Page text section start

6. Resolved, To live with all my might while I do live.
This past June, my brother Victor Lamaar Burns died after a year's battle with cancer. We called him "Geno." I don't really know why, but somehow that fit him quite well. He was about 50, and regarded himself as the oldest brother of the clan despite the fact that we have one older brother (that brother didn't count because he lived so far away from our home town). He was a jokester, sometimes a bully, but always loving toward the family when the chips were down. Cancer drove him to consider spiritual things when other things failed miserably. His last year of living was by far his best as he grew in hope despite declining physical health. He taught me more about respect than anyone I can think of.
Kay Holjes gave me my first job out of college. She was a flamboyant middle-aged woman who grew up in a Quaker home but lived more Thelma & Louise than anyone I've ever met. She was passionate for people with disabilities, founded from her kitchen table an organization to help them integrate into public life. She retired around age 50 to pursue painting. Moved with her professor husband, Charlie, to Reno, NV. I have never met anyone more alive, more saturated with life itself, than Kay Holjes. Every room she entered was infused with vitality, and every life she touched rejoiced at having been touched. About two years ago, Kay died of cancer in her early 50s. She never stopped living.
Last night I received an emergency call from my administrative assistant. She called to give me rather sad news. The oldest male member of the church, something of the father/grandfather of the church had been hospitalized with severe brain hemorrhaging. He is 79, plays tennis twice a week (beating men half his age to their chagrin), works four days a week, and is filled with the sweetest, Christ-like spirit of anyone I've met. I spent some time with his wife and son last night and this morning. Heather may be second only to Ray in sweetness of spirit and calm, assured faith. I was struck at just how well the two of them have lived life and how profoundly different the people around them are because of their abundant life.
Edwards' resolution calls to mind these three lives. My brother started living quite late in life, almost too late. But I trust that the work the Lord started, even in the last year, is complete now. He is more alive than ever he was on this ball of clay! And Kay Holjes burned bright and steady. But I don't know whether she died in the Lord or not. I hope so.

Page text section end
Record set section start

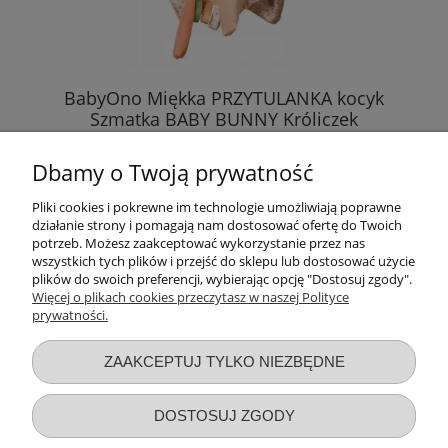
BabyOno Miękka PRZYTULANKA kocyk
Szmatka BABY BUNNY Króliczek
Dbamy o Twoją prywatność
31,89 zł
Pliki cookies i pokrewne im technologie umożliwiają poprawne
działanie strony i pomagają nam dostosować ofertę do Twoich
DO KOSZYKA
potrzeb. Możesz zaakceptować wykorzystanie przez nas
wszystkich tych plików i przejść do sklepu lub dostosować użycie
plików do swoich preferencji, wybierając opcję "Dostosuj zgody".
Więcej o plikach cookies przeczytasz w naszej Polityce
prywatności.
Przydatne linki
ZAAKCEPTUJ TYLKO NIEZBĘDNE
Warunki zakupów
DOSTOSUJ ZGODY
Moje konto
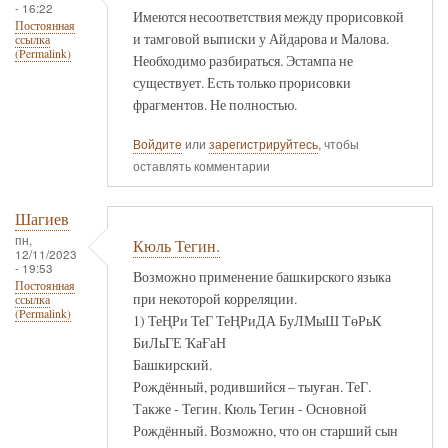
- 16:22
Имеются несоответствия между прорисовкой
Постоянная
и тамговой выписки у Айдарова и Малова.
ссылка
(Permalink)
Необходимо разбираться. Эстампа не
существует. Есть только прорисовки
фрагментов. Не полностью.
Войдите
или
зарегистрируйтесь
, чтобы
оставлять комментарии
Шагиев
пн,
Кюль Тегин.
12/11/2023
- 19:53
Возможно применение башкирского языка
Постоянная
при некоторой корреляции.
ссылка
(Permalink)
1) ТеҢРи ТеГ ТеҢРиДА БуЛМыШ ТөРьК
БиЛьГЕ ҠаҒаН
Башкирский.
Рождённый, родившийся – тыуған. ТеГ.
Также - Тегин. Кюль Тегин - Основной
Рождённый. Возможно, что он старший сын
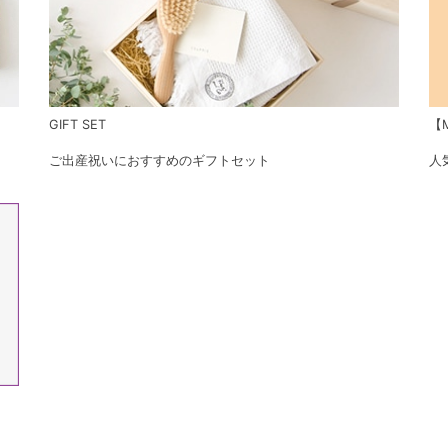
GIFT SET
【M
ご出産祝いにおすすめのギフトセット
人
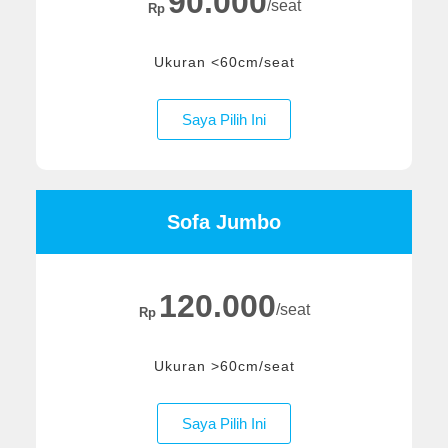
90.000
/seat
Rp
Ukuran <60cm/seat
Saya Pilih Ini
Sofa Jumbo
120.000
/seat
Rp
Ukuran >60cm/seat
Saya Pilih Ini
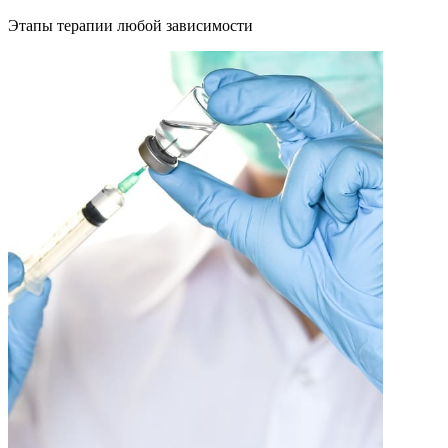
Этапы терапии любой зависимости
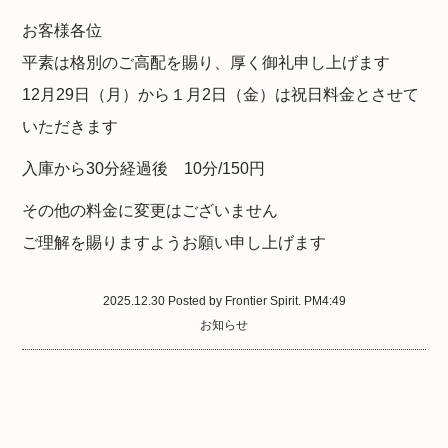
お客様各位
平素は格別のご高配を賜り、厚く御礼申し上げます
12月29日（月）から１月2日（金）は祝日料金とさせて
いただきます
入庫から30分経過後 10分/150円
その他の料金に変更はございません
ご理解を賜りますようお願い申し上げます
2025.12.30 Posted by Frontier Spirit. PM4:49
お知らせ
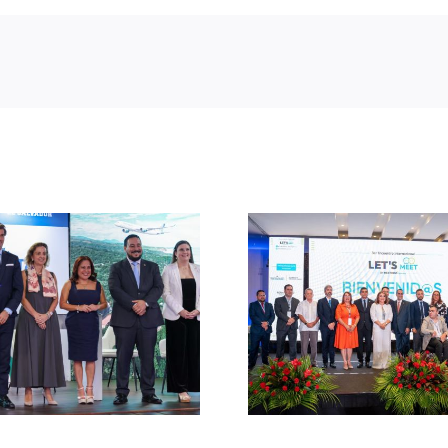
CATA avanz
Panamá busca liderar la
planificació
agenda latinoamericana
promoción t
de inclusión y
regional b
accesibilidad desde la
Presidencia P
industria de reuniones
de República 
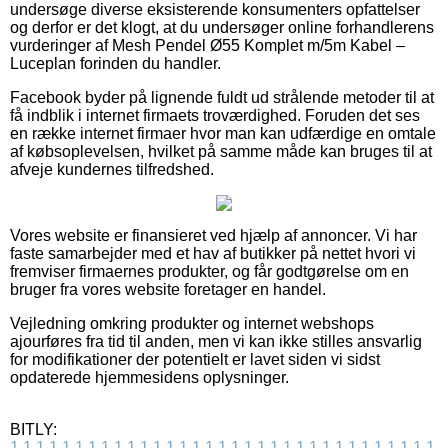
undersøge diverse eksisterende konsumenters opfattelser
og derfor er det klogt, at du undersøger online forhandlerens
vurderinger af Mesh Pendel Ø55 Komplet m/5m Kabel –
Luceplan forinden du handler.
Facebook byder på lignende fuldt ud strålende metoder til at
få indblik i internet firmaets troværdighed. Foruden det ses
en række internet firmaer hvor man kan udfærdige en omtale
af købsoplevelsen, hvilket på samme måde kan bruges til at
afveje kundernes tilfredshed.
Vores website er finansieret ved hjælp af annoncer. Vi har
faste samarbejder med et hav af butikker på nettet hvori vi
fremviser firmaernes produkter, og får godtgørelse om en
bruger fra vores website foretager en handel.
Vejledning omkring produkter og internet webshops
ajourføres fra tid til anden, men vi kan ikke stilles ansvarlig
for modifikationer der potentielt er lavet siden vi sidst
opdaterede hjemmesidens oplysninger.
BITLY:
1
1
1
1
1
1
1
1
1
1
1
1
1
1
1
1
1
1
1
1
1
1
1
1
1
1
1
1
1
1
1
1
1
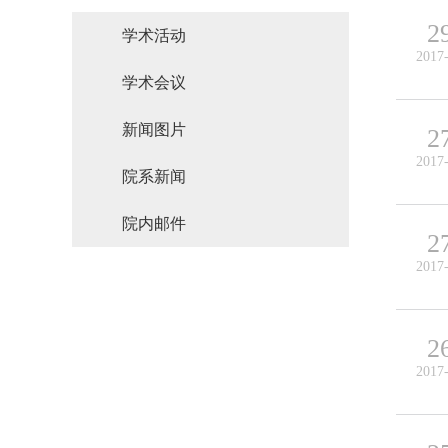
2
学术活动
2017
学术会议
新闻图片
2
2017
院系新闻
院内邮件
2
2017
2
2017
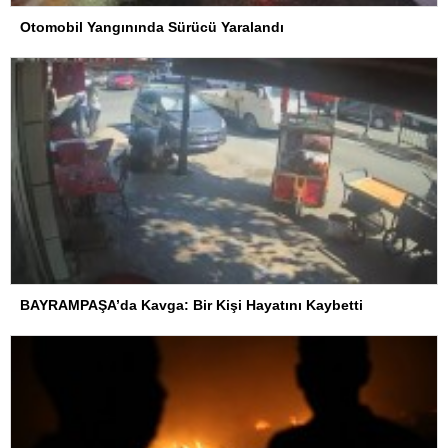
Otomobil Yangınında Sürücü Yaralandı
BAYRAMPAŞA’da Kavga: Bir Kişi Hayatını Kaybetti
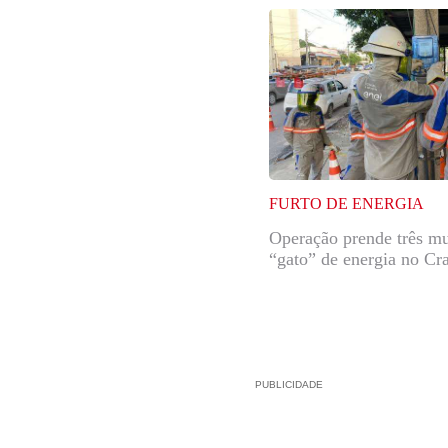
FURTO DE ENERGIA
Operação prende três mu
“gato” de energia no Cr
PUBLICIDADE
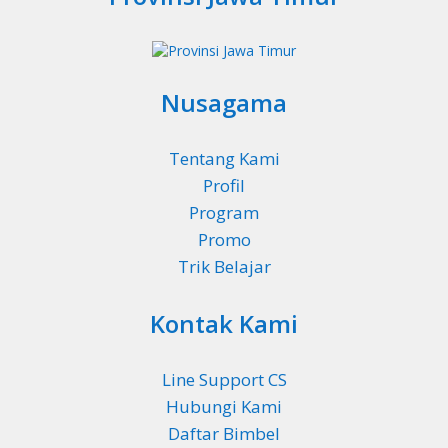
Nusagama
Tentang Kami
Profil
Program
Promo
Trik Belajar
Kontak Kami
Line Support CS
Hubungi Kami
Daftar Bimbel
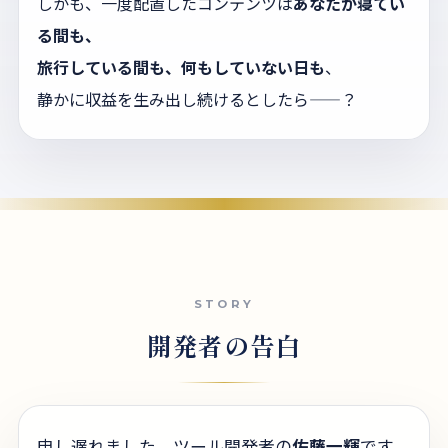
しかも、一度配置したコンテンツは
あなたが寝てい
る間も、
旅行している間も、何もしていない日も
、
静かに収益を生み出し続けるとしたら——？
開発者の告白
申し遅れました、ツール開発者の
佐藤一輝
です。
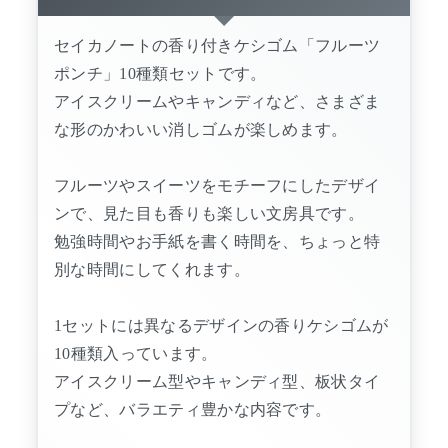
セイカノートの香り付きケシゴム「フルーツ
ポンチ」10種類セットです。
アイスクリームやキャンディなど、さまざま
な形のかわいい消しゴムが楽しめます。
フルーツやスイーツをモチーフにしたデザイ
ンで、見た目も香りも楽しい文房具です。
勉強時間やお手紙を書く時間を、ちょっと特
別な時間にしてくれます。
1セットには異なるデザインの香りケシゴムが
10種類入っています。
アイスクリーム型やキャンディ型、板状タイ
プなど、バラエティ豊かな内容です。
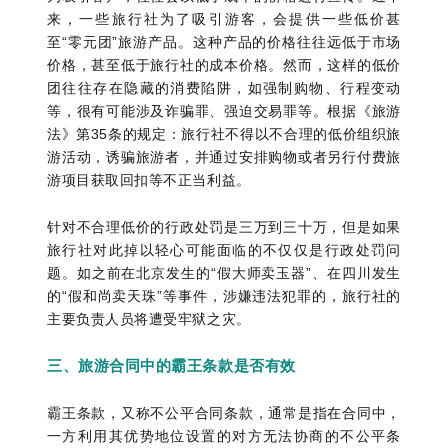
来，一些旅行社为了吸引游客，会提供一些低价甚
至“零元团”旅游产品。这种产品的价格往往远低于市场
价格，甚至低于旅行社的成本价格。然而，这样的低价
团往往存在隐藏的消费陷阱，如强制购物、行程变动
等，很有可能涉及诈骗罪、强迫交易罪等。根据《旅游
法》第35条的规定：旅行社不得以不合理的低价组织旅
游活动，诱骗旅游者，并通过安排购物或者另行付费旅
游项目获取回扣等不正当利益。
针对不合理低价的行政处罚是三万到三十万，但是如果
旅行社对此掉以轻心可能面临的不仅仅是行政处罚问
题。如之前在北京发生的“假大师卖玉器”、在四川发生
的“假和尚卖天珠”等事件，涉嫌违法犯罪的，旅行社的
主要负责人员将遭受牢狱之灾。
三、旅游合同中的霸王条款是否有效
霸王条款，又称不公平合同条款，通常是指在合同中，
一方利用其优势地位设置的对方无法协商的不公平条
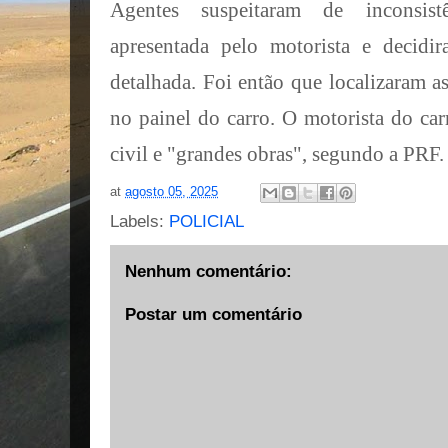
Agentes suspeitaram de inconsist
apresentada pelo motorista e decid
detalhada. Foi então que localizaram a
no painel do carro. O motorista do ca
civil e "grandes obras", segundo a PRF.
at
agosto 05, 2025
Labels:
POLICIAL
Nenhum comentário:
Postar um comentário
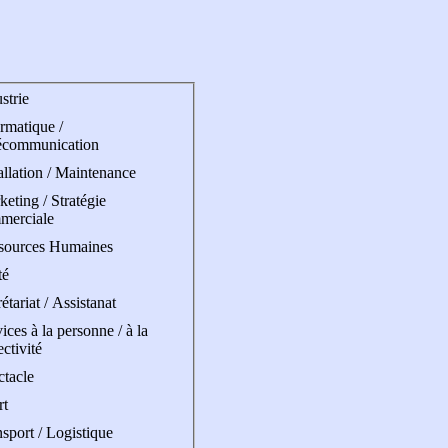
strie
rmatique /
écommunication
allation / Maintenance
eting / Stratégie
merciale
sources Humaines
té
étariat / Assistanat
ices à la personne / à la
ectivité
ctacle
rt
sport / Logistique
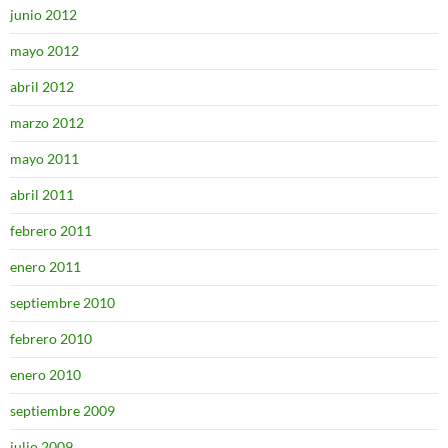
junio 2012
mayo 2012
abril 2012
marzo 2012
mayo 2011
abril 2011
febrero 2011
enero 2011
septiembre 2010
febrero 2010
enero 2010
septiembre 2009
julio 2009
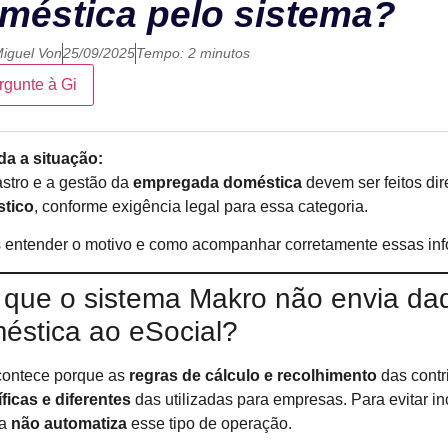
méstica pelo sistema?
iguel Von
25/09/2025
Tempo: 2 minutos
rgunte à Gi
a a situação:
stro e a gestão da
empregada doméstica
devem ser feitos di
tico
, conforme exigência legal para essa categoria.
entender o motivo e como acompanhar corretamente essas in
 que o sistema Makro não envia d
éstica ao eSocial?
contece porque as
regras de cálculo e recolhimento
das contr
ficas e diferentes
das utilizadas para empresas. Para evitar in
ma
não automatiza
esse tipo de operação.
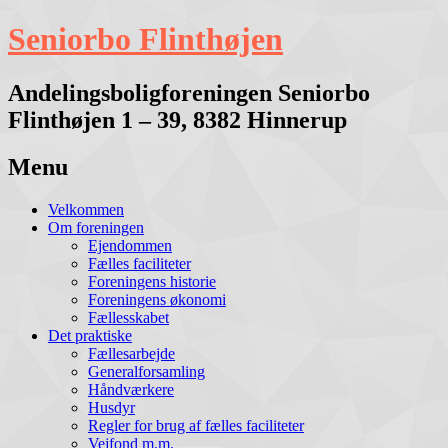
Seniorbo Flinthøjen
Andelingsboligforeningen Seniorbo
Flinthøjen 1 – 39, 8382 Hinnerup
Menu
Velkommen
Om foreningen
Ejendommen
Fælles faciliteter
Foreningens historie
Foreningens økonomi
Fællesskabet
Det praktiske
Fællesarbejde
Generalforsamling
Håndværkere
Husdyr
Regler for brug af fælles faciliteter
Vejfond m.m.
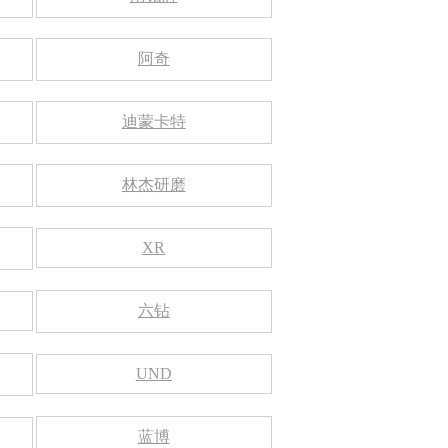
阿奇
迪蒙卡特
林杰研磨
XR
六钻
UND
蓝博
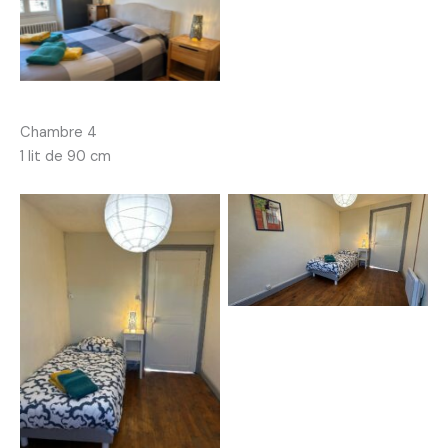
Chambre 4
1 lit de 90 cm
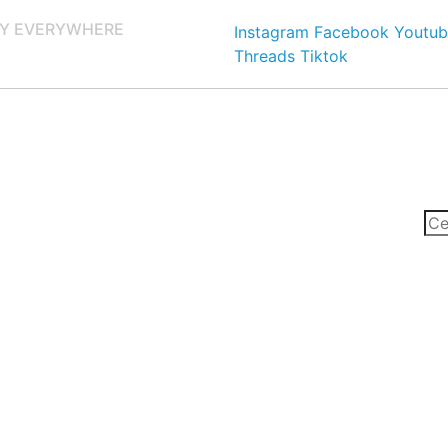
Y EVERYWHERE
Instagram
Facebook
Youtub
Threads
Tiktok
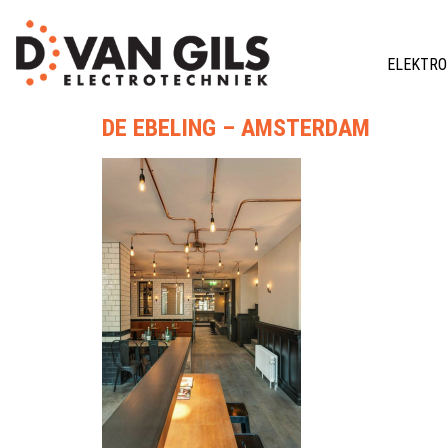
ELEKTRO
DE EBELING – AMSTERDAM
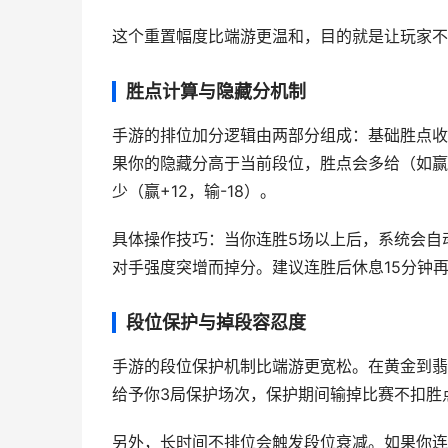
这个重置幅度比端游更温和，目的就是让玩家不
胜点计算与隐藏分机制
手游的排位加分逻辑由两部分组成：基础胜点收
果你的隐藏分高于当前段位，胜点会多给（如赢一
少（赢+12，输-18）。
具体操作技巧：当你连胜5场以上后，系统会自
对手强度突增而掉分。建议连胜后休息15分钟
段位保护与掉段容忍度
手游的段位保护机制比端游更宽松。在黄金到翡翠
给予你3局保护场次，保护期间输掉比赛不扣胜
另外，长时间不排位会触发段位衰减。如果你连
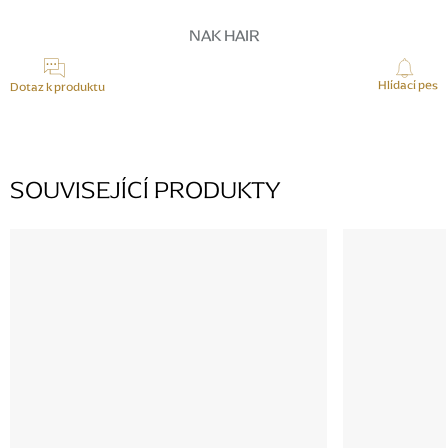
NAK HAIR
Hlídací pes
Dotaz k produktu
SOUVISEJÍCÍ PRODUKTY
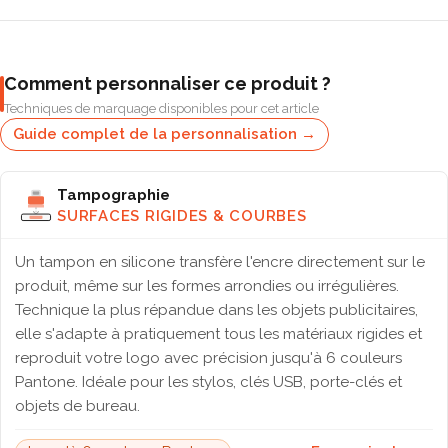
Comment personnaliser ce produit ?
Techniques de marquage disponibles pour cet article
Guide complet de la personnalisation →
Tampographie
SURFACES RIGIDES & COURBES
Un tampon en silicone transfère l'encre directement sur le
produit, même sur les formes arrondies ou irrégulières.
Technique la plus répandue dans les objets publicitaires,
elle s'adapte à pratiquement tous les matériaux rigides et
reproduit votre logo avec précision jusqu'à 6 couleurs
Pantone. Idéale pour les stylos, clés USB, porte-clés et
objets de bureau.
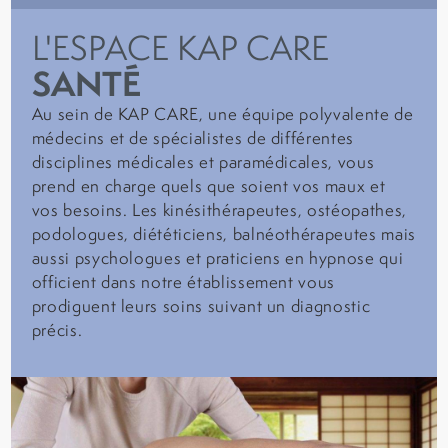
L'ESPACE KAP CARE
SANTÉ
Au sein de KAP CARE, une équipe polyvalente de
médecins et de spécialistes de différentes
disciplines médicales et paramédicales, vous
prend en charge quels que soient vos maux et
vos besoins. Les kinésithérapeutes, ostéopathes,
podologues, diététiciens, balnéothérapeutes mais
aussi psychologues et praticiens en hypnose qui
officient dans notre établissement vous
prodiguent leurs soins suivant un diagnostic
précis.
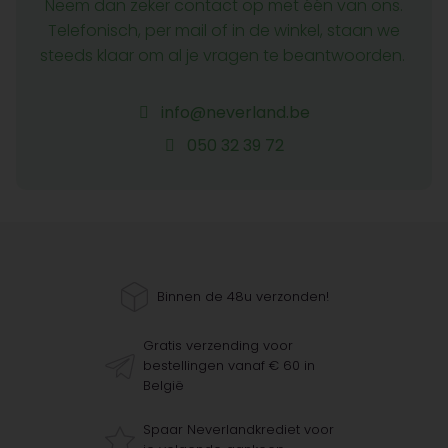
Neem dan zeker contact op met één van ons.
Telefonisch, per mail of in de winkel, staan we
steeds klaar om al je vragen te beantwoorden.
info@neverland.be
050 32 39 72
Binnen de 48u verzonden!
Gratis verzending voor
bestellingen vanaf € 60 in
België
Spaar Neverlandkrediet voor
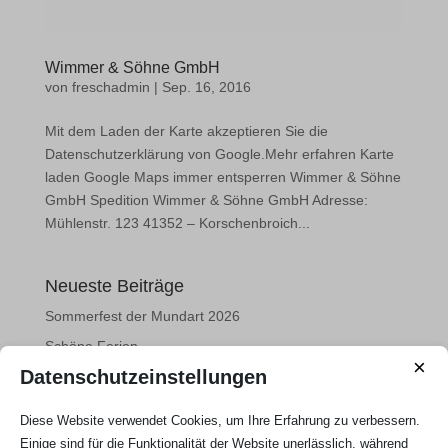
Wimmer & Söhne GmbH
von
freschadmin
|
Sep. 16, 2016
Mit dem Laden der Karte akzeptieren Sie die
Datenschutzerklärung von Google.Mehr erfahren Karte
laden Google Maps immer entsperren Wimmer & Söhne
GmbH Spedition Wimmer & Söhne GmbH Adresse:
Mühlenstr. 123 41352 – Korschenbroich...
Neueste Beiträge
Sommerfest der Mundart 2026
Schöne Ferien
×
Datenschutzeinstellungen
Info-Treffen 100 Jahre SFN
B2-Junioren in der Landesliga
Diese Website verwendet Cookies, um Ihre Erfahrung zu verbessern.
Neuer B-Linzenz Trainer
Einige sind für die Funktionalität der Website unerlässlich, während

Record set section end

(Activity A):
Answer these questions about the reflection on three lives:
(i) What nickname did the family use for Victor Lamaar Burns?
(ii) What did Kay Holjes retire around age 50 to pursue?
(iii) How often does the 79-year-old church member play tennis?
(Activity B):
Can you reproduce word for word everything in the reflection on three lives from "Last night I" down to "their abundant life."?
(Activity C):
Can you write the next part of the reflection on three lives, picking up after its last sentence?

(Exercise response A):
(i) Geno
(ii) Painting
(iii) Twice a week

(Exercise response B):
Last night I received an emergency call from my administrative assistant. She called to give me rather sad news. The oldest male member of the church, something of the father/grandfather of the church had been hospitalized with severe brain hemorrhaging. He is 79, plays tennis twice a week (beating men half his age to their chagrin), works four days a week, and is filled with the sweetest, Christ-like spirit of anyone I've met. I spent some time with his wife and son last night and this morning. Heather may be second only to Ray in sweetness of spirit and calm, assured faith. I was struck at just how well the two of them have lived life and how profoundly different the people around them are because of their abundant life.

(Exercise response C):
I suppose that Ray is the best example of Edwards' resolution. He came to faith after his first wife died of a brain tumor, leaving him with a two year old son. He met and married his second wife, Heather, a year and a half later. He has been married nearly 60 years between his first and second marriage. He has lived several decades with the Lord, and by all accounts he has really lived.
I preach as a dying man to dying men. But I think I also need to live as a living man among men who need eternal life. Perhaps too much of my time is spent not living, not reveling in the glories of God in all of his creation, not standing jaw-dropped awed at the mystery of love, not gazing into the unfathomable depths of mercy and grace, not giving myself away to others as Christ did, not fighting for justice where it's necessary, not giggling the silly giggle my girls giggle at the giggliest things, not... not... not... not living with all my might while I do live.
What is it about the human condition that lulls us into thinking that life is long, and slow, and always available? What makes us settle for existing rather than living vigorously? What makes Christians, of all people, wallow up and fade away rather than expending and burning passionately, radiantly with the eternal life that we have in Christ?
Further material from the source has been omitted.